> Kutipan Dokumen
○ ○ ○ ○

Mengapa fenomena The Kop Effect ini terus berlanjut? Ini adalah sebuah hal yang sangat menarik untuk dibahas. Dan seperti biasa, jika sudah membahas sepak bola, jangan kaget jika pisau analisanya akan menyayat-nyayat ke bidang-bidang lain. Bukankah sepak bola memang salah satu intisari dari peradaban, kamerad? Oke mari sedikit menjadi sok tahu sok pinter dan kita kulit bersama fenomena sialan bernama The Kop Effect ini!

Bukan karena kesombongan!

Menghancurkan Chelsea tapi kemudian dibantai Leicester? WTF! Tapi itulah kenyataan. Walau pahit tetap harus kita teguk, karena memang ada cawan yang tidak bisa kita tolak. Masalahnya dimana sebenarnya titik lemah Liverpool?

Secara kualitas, para pemain Liverpool tidak terlalu njomplang satu dengan yang lain. Sebut saja lini depan, selain ada Firminho, juga ada Sturidge, Mane dan Origi. Walau tidak sememukau Ibrakadabra atau CR7, mereka tetap striker-striker diatas rata-rata, apalagi bandingnya Crystal Palace, Southampton dan terutama Bournemoth.

Lalu kenapa, gan?

Apakah karena kesombongan? Mereka menjadi takabur setelah mampu tampil perkasa melawan tim-tim the big 6. Sehingga ketika bersua tim-tim gurem, lalu jadi alpa, jadi khilaf dan akhirnya keok?
Tidak kawan! Itu adalah hipotesa yang keliru. The Kop Effect sudah terjadi sejak setidaknya 5 tahun belakangan ini, bahkan lebih. Mungkin jika baru terjadi, bisa jadi mereka memang sombong. Tetapi bukankah sudah rahasia umum, bahwasanya Liverpool selalu kesulitan melawan tim medioker?

○ ○ ○ ○

> Daftar Tugas
- A) Salin persis bagian tulisan tentang The Kop Effect, mulai dari kata-kata yang memuat "Apakah karena kesombongan?" dan berhenti setelah "melawan tim medioker?".
- B) Jawab pertanyaan berikut berdasarkan tulisan tentang The Kop Effect.
(i) Selain Firminho, siapa saja pemain lini depan Liverpool yang disebut?
(ii) Tim mana yang disebut membantai Liverpool setelah Liverpool menghancurkan Chelsea?
(iii) Sejak kapan The Kop Effect dikatakan sudah terjadi?
- C) Teruskan tulisan tentang The Kop Effect, dimulai sesudah kalimat terakhirnya.
Baris-baris sesudah ini adalah bahan tersendiri yang terpisah dari tulisan tentang The Kop Effect.

○ ○ ○ ○

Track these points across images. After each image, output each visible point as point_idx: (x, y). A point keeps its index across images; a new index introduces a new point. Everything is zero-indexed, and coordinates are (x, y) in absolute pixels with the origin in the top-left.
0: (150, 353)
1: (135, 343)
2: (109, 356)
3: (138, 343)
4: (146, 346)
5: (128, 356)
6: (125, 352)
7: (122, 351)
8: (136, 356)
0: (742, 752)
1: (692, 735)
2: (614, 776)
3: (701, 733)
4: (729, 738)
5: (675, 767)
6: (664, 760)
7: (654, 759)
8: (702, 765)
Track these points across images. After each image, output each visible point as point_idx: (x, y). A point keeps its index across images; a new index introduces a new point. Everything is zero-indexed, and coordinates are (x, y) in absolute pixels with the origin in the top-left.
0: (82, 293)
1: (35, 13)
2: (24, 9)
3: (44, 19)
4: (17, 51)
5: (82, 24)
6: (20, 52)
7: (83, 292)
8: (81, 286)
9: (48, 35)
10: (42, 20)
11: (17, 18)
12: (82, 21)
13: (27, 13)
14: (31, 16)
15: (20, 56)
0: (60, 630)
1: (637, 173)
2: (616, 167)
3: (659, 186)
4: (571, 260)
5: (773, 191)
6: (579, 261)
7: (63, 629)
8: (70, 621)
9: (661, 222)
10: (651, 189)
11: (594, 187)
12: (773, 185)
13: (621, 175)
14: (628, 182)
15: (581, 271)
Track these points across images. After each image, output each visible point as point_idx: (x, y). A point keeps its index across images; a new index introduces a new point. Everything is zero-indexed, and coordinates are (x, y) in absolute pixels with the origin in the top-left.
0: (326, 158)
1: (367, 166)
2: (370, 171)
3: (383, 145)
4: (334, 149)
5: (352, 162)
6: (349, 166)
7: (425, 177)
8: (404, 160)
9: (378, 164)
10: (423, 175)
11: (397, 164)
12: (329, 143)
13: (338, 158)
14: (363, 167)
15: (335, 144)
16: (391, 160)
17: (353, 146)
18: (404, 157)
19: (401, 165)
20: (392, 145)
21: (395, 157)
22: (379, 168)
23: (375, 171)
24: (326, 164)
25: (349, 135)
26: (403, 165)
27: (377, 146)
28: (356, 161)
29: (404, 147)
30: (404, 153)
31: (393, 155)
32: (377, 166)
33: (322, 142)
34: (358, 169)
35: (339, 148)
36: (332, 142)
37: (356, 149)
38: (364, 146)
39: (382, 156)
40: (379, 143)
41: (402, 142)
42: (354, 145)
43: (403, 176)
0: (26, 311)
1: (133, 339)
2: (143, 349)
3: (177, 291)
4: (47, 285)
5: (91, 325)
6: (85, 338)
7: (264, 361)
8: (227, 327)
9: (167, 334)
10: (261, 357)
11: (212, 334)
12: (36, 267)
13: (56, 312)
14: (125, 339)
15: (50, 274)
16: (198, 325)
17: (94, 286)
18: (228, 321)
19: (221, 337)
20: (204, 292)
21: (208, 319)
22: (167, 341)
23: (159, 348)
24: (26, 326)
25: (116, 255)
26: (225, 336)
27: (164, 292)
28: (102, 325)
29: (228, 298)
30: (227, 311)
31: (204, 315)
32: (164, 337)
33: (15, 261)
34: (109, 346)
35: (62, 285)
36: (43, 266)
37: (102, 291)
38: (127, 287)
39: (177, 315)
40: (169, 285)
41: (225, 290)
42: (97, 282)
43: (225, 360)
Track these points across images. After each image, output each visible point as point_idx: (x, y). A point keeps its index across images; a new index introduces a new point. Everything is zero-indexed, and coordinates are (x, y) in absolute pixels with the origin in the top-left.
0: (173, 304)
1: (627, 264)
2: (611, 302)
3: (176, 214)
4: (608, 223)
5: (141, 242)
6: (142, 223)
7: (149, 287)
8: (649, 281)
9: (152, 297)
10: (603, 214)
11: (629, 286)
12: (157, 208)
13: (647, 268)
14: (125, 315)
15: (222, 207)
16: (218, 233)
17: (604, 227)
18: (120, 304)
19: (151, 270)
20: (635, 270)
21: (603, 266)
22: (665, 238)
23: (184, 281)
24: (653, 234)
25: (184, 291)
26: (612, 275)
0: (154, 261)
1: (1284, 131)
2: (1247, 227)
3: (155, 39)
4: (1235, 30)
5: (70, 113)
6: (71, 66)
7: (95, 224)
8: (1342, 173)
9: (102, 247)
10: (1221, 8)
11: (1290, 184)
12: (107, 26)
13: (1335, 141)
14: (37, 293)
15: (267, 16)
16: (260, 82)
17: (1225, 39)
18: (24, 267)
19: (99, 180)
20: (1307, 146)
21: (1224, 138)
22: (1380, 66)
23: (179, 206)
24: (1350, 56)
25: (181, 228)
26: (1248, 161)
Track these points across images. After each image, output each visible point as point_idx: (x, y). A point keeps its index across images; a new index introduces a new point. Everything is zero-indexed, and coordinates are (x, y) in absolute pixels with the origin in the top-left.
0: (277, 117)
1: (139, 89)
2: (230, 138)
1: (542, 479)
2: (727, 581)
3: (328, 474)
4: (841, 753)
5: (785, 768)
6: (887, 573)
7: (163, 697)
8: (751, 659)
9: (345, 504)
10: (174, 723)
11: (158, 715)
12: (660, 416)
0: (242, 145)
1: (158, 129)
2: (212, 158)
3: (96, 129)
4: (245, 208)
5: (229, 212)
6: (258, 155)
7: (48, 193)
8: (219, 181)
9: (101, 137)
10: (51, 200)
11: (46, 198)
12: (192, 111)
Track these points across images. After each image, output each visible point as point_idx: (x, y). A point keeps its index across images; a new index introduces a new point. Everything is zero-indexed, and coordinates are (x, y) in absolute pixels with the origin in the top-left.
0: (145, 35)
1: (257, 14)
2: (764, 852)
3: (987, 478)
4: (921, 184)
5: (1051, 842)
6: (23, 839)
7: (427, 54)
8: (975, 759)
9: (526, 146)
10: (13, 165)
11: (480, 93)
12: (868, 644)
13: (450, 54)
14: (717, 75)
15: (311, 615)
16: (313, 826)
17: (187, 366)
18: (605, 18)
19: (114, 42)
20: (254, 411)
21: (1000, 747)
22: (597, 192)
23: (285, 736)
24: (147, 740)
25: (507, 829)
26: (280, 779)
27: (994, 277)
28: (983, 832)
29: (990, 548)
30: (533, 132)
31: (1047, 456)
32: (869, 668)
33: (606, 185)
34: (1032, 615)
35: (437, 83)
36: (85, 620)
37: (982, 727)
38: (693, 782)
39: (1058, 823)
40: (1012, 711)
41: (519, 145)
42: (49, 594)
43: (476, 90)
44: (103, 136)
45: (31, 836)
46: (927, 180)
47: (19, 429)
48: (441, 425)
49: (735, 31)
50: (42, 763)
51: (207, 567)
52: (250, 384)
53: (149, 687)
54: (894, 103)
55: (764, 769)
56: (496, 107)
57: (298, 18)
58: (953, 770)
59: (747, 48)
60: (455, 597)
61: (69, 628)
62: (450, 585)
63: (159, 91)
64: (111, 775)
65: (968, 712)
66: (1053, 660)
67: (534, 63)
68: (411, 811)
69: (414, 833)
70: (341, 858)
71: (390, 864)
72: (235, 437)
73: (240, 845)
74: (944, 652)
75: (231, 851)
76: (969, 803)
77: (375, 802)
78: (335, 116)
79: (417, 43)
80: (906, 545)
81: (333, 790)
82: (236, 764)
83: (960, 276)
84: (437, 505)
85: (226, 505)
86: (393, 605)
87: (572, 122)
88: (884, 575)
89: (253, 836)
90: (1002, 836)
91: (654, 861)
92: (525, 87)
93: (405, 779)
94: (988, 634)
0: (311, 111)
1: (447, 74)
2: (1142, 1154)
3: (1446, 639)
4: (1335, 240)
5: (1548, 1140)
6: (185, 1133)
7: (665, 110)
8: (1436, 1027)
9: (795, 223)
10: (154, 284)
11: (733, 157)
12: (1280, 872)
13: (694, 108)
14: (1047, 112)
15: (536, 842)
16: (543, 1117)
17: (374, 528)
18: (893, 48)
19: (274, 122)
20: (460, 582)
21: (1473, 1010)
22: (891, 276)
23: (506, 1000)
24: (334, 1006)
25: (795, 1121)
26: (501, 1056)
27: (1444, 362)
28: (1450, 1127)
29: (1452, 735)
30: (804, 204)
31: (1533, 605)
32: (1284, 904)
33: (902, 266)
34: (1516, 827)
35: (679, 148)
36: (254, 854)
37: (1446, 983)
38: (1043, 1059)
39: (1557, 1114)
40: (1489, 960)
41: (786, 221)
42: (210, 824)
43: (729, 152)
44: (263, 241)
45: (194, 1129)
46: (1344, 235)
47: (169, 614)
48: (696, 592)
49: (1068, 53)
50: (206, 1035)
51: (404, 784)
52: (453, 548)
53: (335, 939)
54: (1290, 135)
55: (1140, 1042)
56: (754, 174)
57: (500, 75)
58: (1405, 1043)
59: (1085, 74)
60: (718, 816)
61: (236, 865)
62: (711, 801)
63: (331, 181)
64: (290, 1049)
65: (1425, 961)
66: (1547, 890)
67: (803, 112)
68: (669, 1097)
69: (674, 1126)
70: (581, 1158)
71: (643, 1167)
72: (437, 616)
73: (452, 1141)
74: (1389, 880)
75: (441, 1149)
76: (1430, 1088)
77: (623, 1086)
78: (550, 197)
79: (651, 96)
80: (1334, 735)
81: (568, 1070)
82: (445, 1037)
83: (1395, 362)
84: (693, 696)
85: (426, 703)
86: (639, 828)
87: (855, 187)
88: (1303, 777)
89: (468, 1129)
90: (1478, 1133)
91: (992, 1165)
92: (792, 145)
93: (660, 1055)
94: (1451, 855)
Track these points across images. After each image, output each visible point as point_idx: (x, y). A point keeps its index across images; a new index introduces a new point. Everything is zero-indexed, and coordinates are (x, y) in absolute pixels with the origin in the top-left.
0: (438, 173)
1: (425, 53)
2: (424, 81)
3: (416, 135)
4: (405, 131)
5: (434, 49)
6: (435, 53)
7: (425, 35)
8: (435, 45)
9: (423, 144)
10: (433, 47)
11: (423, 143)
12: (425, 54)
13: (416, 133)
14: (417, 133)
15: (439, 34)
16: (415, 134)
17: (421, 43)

○ ○ ○ ○

> Jawaban Tiap Tugas
- A)
Apakah karena kesombongan? Mereka menjadi takabur setelah mampu tampil perkasa melawan tim-tim the big 6. Sehingga ketika bersua tim-tim gurem, lalu jadi alpa, jadi khilaf dan akhirnya keok?
Tidak kawan! Itu adalah hipotesa yang keliru. The Kop Effect sudah terjadi sejak setidaknya 5 tahun belakangan ini, bahkan lebih. Mungkin jika baru terjadi, bisa jadi mereka memang sombong. Tetapi bukankah sudah rahasia umum, bahwasanya Liverpool selalu kesulitan melawan tim medioker?

- B)
(i) Sturidge, Mane, dan Origi.
(ii) Leicester.
(iii) Sejak setidaknya 5 tahun belakangan ini, bahkan lebih.

- C)
Justru yang ada, mungkin melihat track recordnya sendiri, jajaran pemain dan pelatih The Anfield akan lebih dag-dig-dug ketika berhadapan dengan Wigan daripada MU. Jelas mereka tidak akan pernah menyombongkan diri ketka bertarung bahkan dengan tim yang baru sekali menginjakkan kaki di level Premiere League.

Mereka bukan Barcelona atau Real yang terus menang beruntun kecuali keduanya bertemu. Atau Bayern Munchen yang nampaknya makin bosan bermain di Bundesliga karena jarang ada yang bisa mengimbangi. Tidak, Liverpool bukan mereka. The Kop Effect bukan terjadi karena mereka merendahkan lawan mereka.

Jika bukan karena kesombongan, lalu?

Ada yang mengatakan faktor keberuntungan, seperti banyaknya pemain yang tiba-tiba cidera, para bintang yang mendadak jadi amatir, hujan deras yang membuat lapangan licin atau lampu mati ditengah pertandingan. Memang faktor-faktor X,Y,Z seperti diatas ada. Bahkan kalau diteruskan, akan jadi Z1, Z2, Z3, seperti sepatu pemain tiba-tiba hilang, pelatih terserang epilepsi atau gawang kena santet, jadi gampang dibobol.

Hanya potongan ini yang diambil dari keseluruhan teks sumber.